Una cifra superiore ai poco più di 15 milioni di euro indicati da un’autorità indipendente. Una soluzione più onerosa per le società statali. Lo scopo? Ufficialmente non c’è una versione. Ma indiscrezioni di palazzo Chigi raccontano della volontà di archiviare una vicenda che Butti ha ereditato dai precedenti governi con una soluzione a lui sgradita e già contestata dai banchi dell’opposizione nella scorsa legislatura.

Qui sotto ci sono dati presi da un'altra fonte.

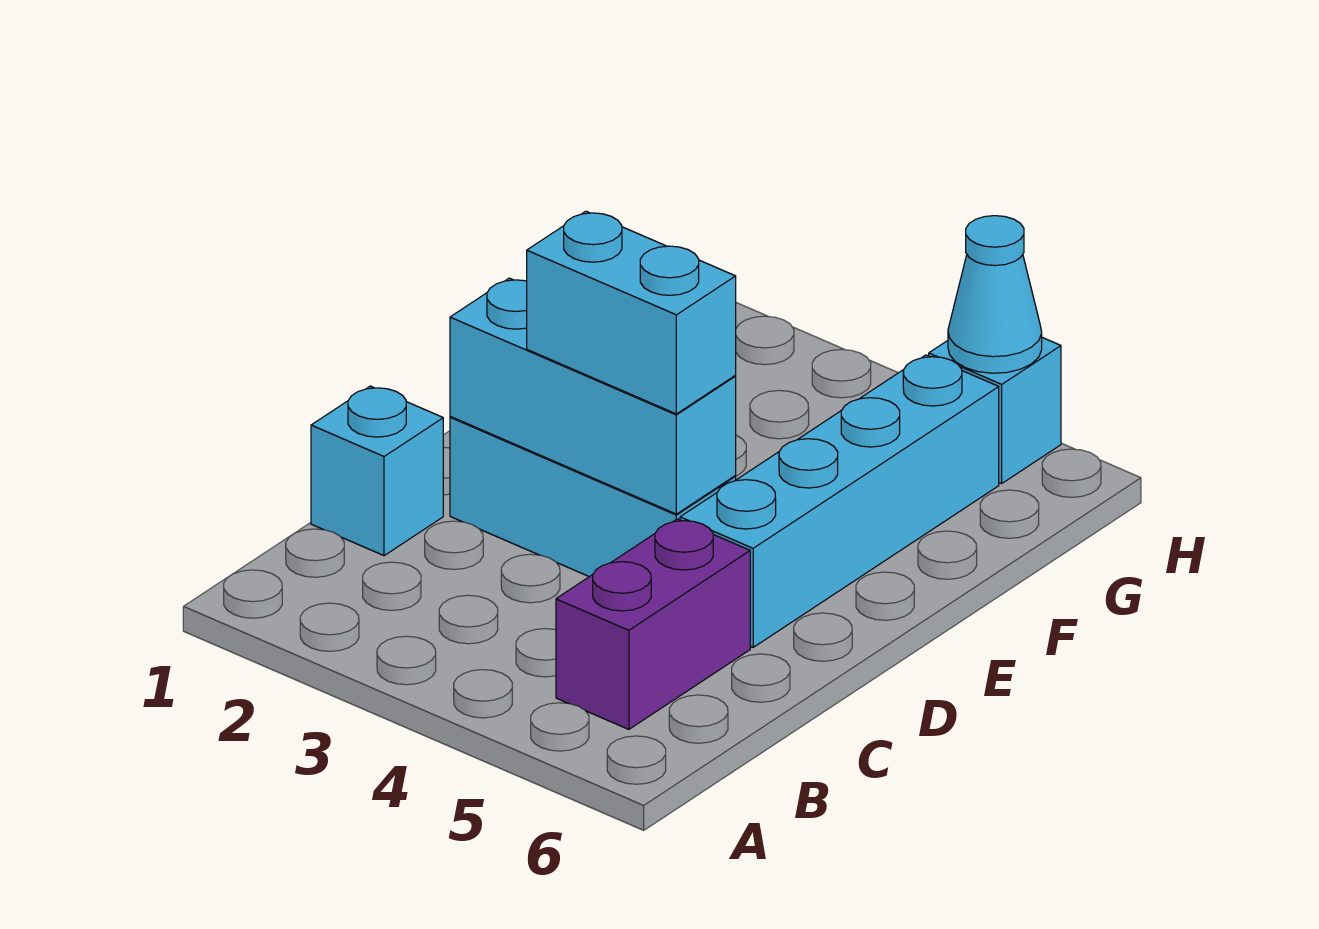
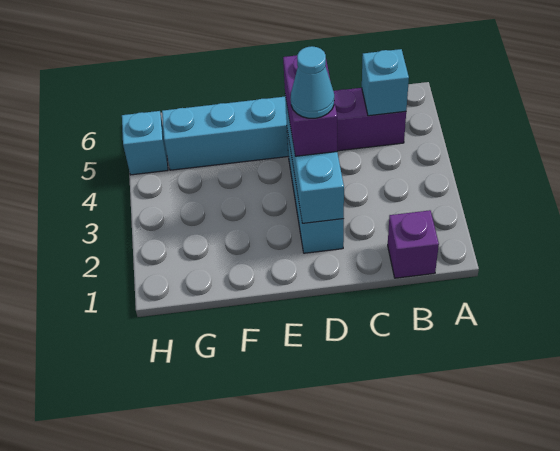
none -> purple brick B1 level 1
cyan brick C1 level 1 -> cyan brick B5 level 2
cyan brick D3:D4 level 3 -> purple brick D3:D4 level 3
cyan cone H5 level 2 -> cyan cone D3 level 4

Resta grande, insomma, il caos intorno al Polo strategico nazionale, nato nell’ambito dell’attuazione del Pnrr per garantire alla Pubblica amministrazione un’infrastruttura sicura per il cloud con lo scopo di provvedere alla protezione degli asset strategici. Una blindatura dei dati sensibili riconducibili alla Pa per provare a portare l’Italia a un livello maggiore di sicurezza. Con esiti finora positivi vista la migrazione avviata.

La storia del Psn

Al netto degli obiettivi futuri, occorre fare un passo indietro per avere un quadro chiaro. La storia è iniziata con l’affidamento del Psn a un raggruppamento temporaneo di imprese, formato da Tim (45 per cento), Leonardo (25 per cento), Cassa depositi e prestiti (20 per cento attraverso Cdp Equity) e Sogei (10 per cento).

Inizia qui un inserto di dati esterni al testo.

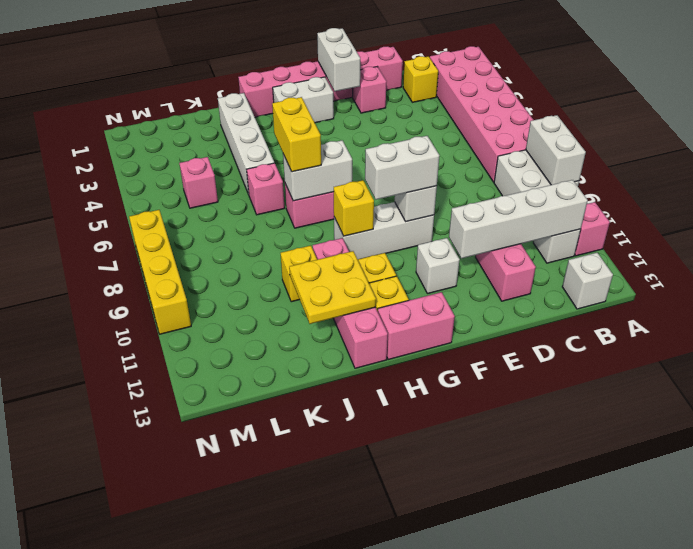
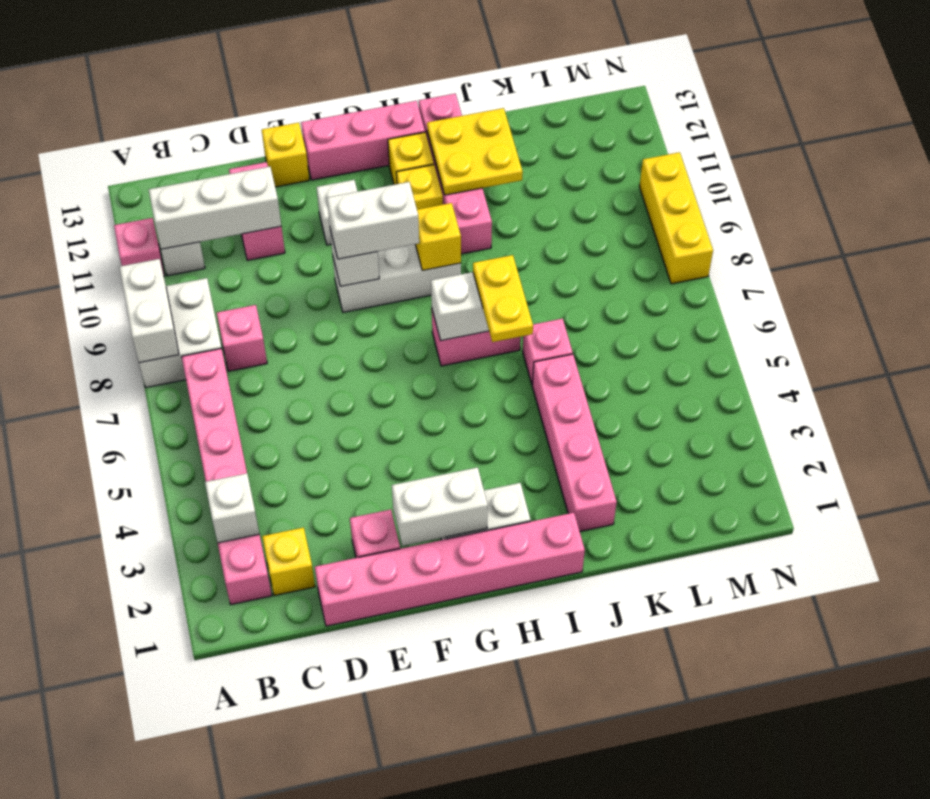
pink brick A2:B7 level 1 -> pink brick B2:B7 level 1
white brick B11:E11 level 2 -> white brick B11:D11 level 2
white brick B13 level 1 -> white brick B3 level 2
white brick F1:F2 level 2 -> white brick F2:G2 level 2
pink brick G13:H13 level 1 -> pink brick F13:H13 level 1
yellow brick I6:I7 level 3 -> yellow plate I6:I7 level 3
white brick J2:J5 level 1 -> pink brick J2:J5 level 1
yellow brick J10 level 1 -> yellow brick E13 level 1
pink brick L5 level 1 -> pink brick C8 level 1
yellow brick N7:N10 level 1 -> yellow brick N8:N10 level 1

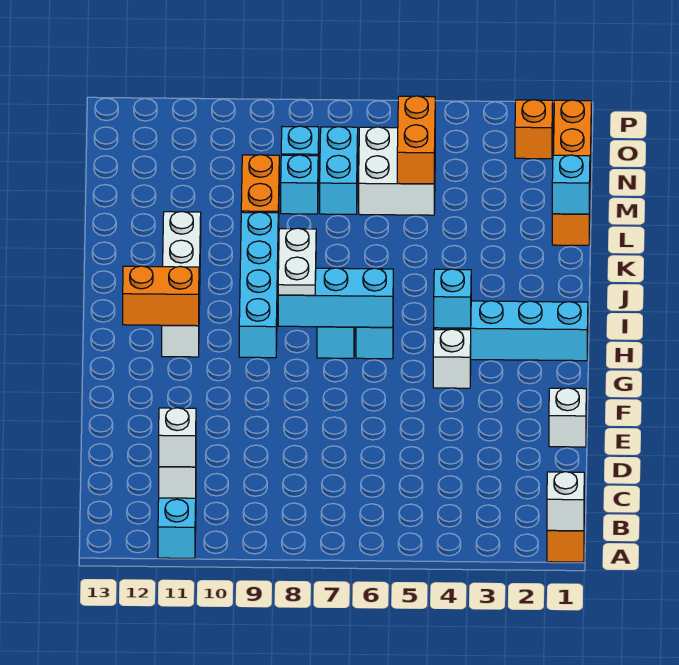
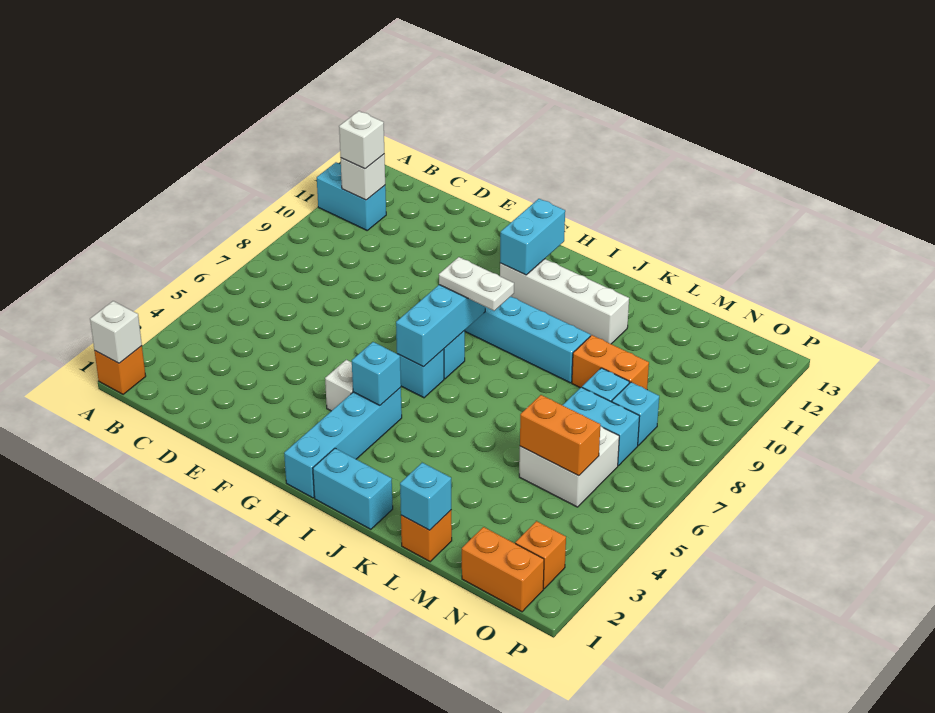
white brick E1 level 1 -> none
orange brick H11:H12 level 2 -> cyan brick H11:H12 level 2
none -> cyan brick I1:J1 level 1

L’iter non è stato dei più semplici. L’assegnazione è avvenuta dopo che la società pubblica Difesa servizi, presieduta dall’ex parlamentare Gioacchino Alfano, ha avviato la procedura in qualità di centrale di committenza del dipartimento per la transizione digitale di palazzo Chigi. Al bando hanno partecipato, con un’offerta, Fastweb e Aruba. Il Polo è stato però affidato al raggruppamento guidato da Tim, che ha pareggiato l’offerta dei concorrenti avvalendosi del diritto di prelazione. La vicenda è stata portata al Tar prima, e poi al Consiglio di stato, da Fastweb e Aruba, che hanno chiesto di poter subentrare e togliere di fatto la concessione all’altro raggruppamento.

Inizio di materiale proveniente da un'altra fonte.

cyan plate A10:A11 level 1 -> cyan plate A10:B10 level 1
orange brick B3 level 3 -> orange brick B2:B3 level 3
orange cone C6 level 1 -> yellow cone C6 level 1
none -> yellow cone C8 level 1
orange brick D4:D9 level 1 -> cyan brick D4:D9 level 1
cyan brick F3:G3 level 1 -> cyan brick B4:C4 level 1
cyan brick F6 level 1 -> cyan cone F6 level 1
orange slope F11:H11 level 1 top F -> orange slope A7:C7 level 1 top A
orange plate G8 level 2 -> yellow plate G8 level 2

La giustizia amministrativa ha accolto il ricorso, sancendo l’illegittimità della gara, a causa dell’uso improprio del right to match, la prelazione esercitata. Tuttavia, è stata negata la possibilità di rilevare la gestione del Polo nazionale strategico, indicando un risarcimento come strumento idoneo alla risoluzione del contenzioso. E ha perciò, contestualmente, affidato all’Autorità di regolazione per energia reti e ambiente (Arera) l’indicazione della cifra più adeguata. La somma è di 15,6 milioni di euro.

Fastweb sostiene di dover ricevere un risarcimento di più alto, intorno ai 50 milioni di euro, a cui dovrebbe sommarsi un indennizzo per le spese di progettazione sostenuta. La società, a Domani, non ha voluto commentare la vicenda e le cifre. Di sicuro è in corso una trattativa per tentare di chiudere lo scontro.

A questo punto è entrato in gioco il sottosegretario alla Transizione digitale Butti, uomo di fiducia della premier Giorgia Meloni, e del suo capo dipartimento, Angelo Borrelli, già numero uno della Protezione civile durante il periodo più difficile della pandemia di Covid. Proprio Butti, in asse con Borrelli, ha dialogato con Fastweb. E il dipartimento di palazzo Chigi si sarebbe speso per una soluzione con una transazione di circa 20 milioni di euro. Un’iniziativa presa – si lamenta qualche manager del gruppo capitanato da Cdp, Tim e Leonardo – senza aver avvisato la controparte. Durante le varie interlocuzioni, il raggruppamento che gestisce il Polo strategico nazionale sarebbe venuto a conoscenza con stupore del passo in avanti compiuto da palazzo Chigi, senza un adeguato confronto. E nonostante l’ipotesi di un esborso maggiore che lo riguardava da vicino. Sul punto il sottosegretario, interpellato da Domani, replica con un secco «no comment».

Intanto è stata valutata un’altra opzione: quella dell’inclusione di Fastweb, ed eventualmente di Aruba, nel progetto. Sogei ha messo a disposizione la propria quota, trovando un interesse proprio da parte di Fastweb per un subentro al 35 per cento. Ma la matassa si è ingarbugliata con un’altra incognita: l’ingresso di un socio esterno, peraltro concorrente di Tim sul mercato, sarebbe un problema per la tenuta stessa della società. Con il rischio di paralisi per il Psn e l’effetto a cascata sull’attuazione Pnrr. Anche se l’opzione migliore, attualmente al vaglio, è l’incremento delle quote di una delle partecipate statali, una tra Leonardo e Cdp. Ma resta da valutare l’orientamento di Butti.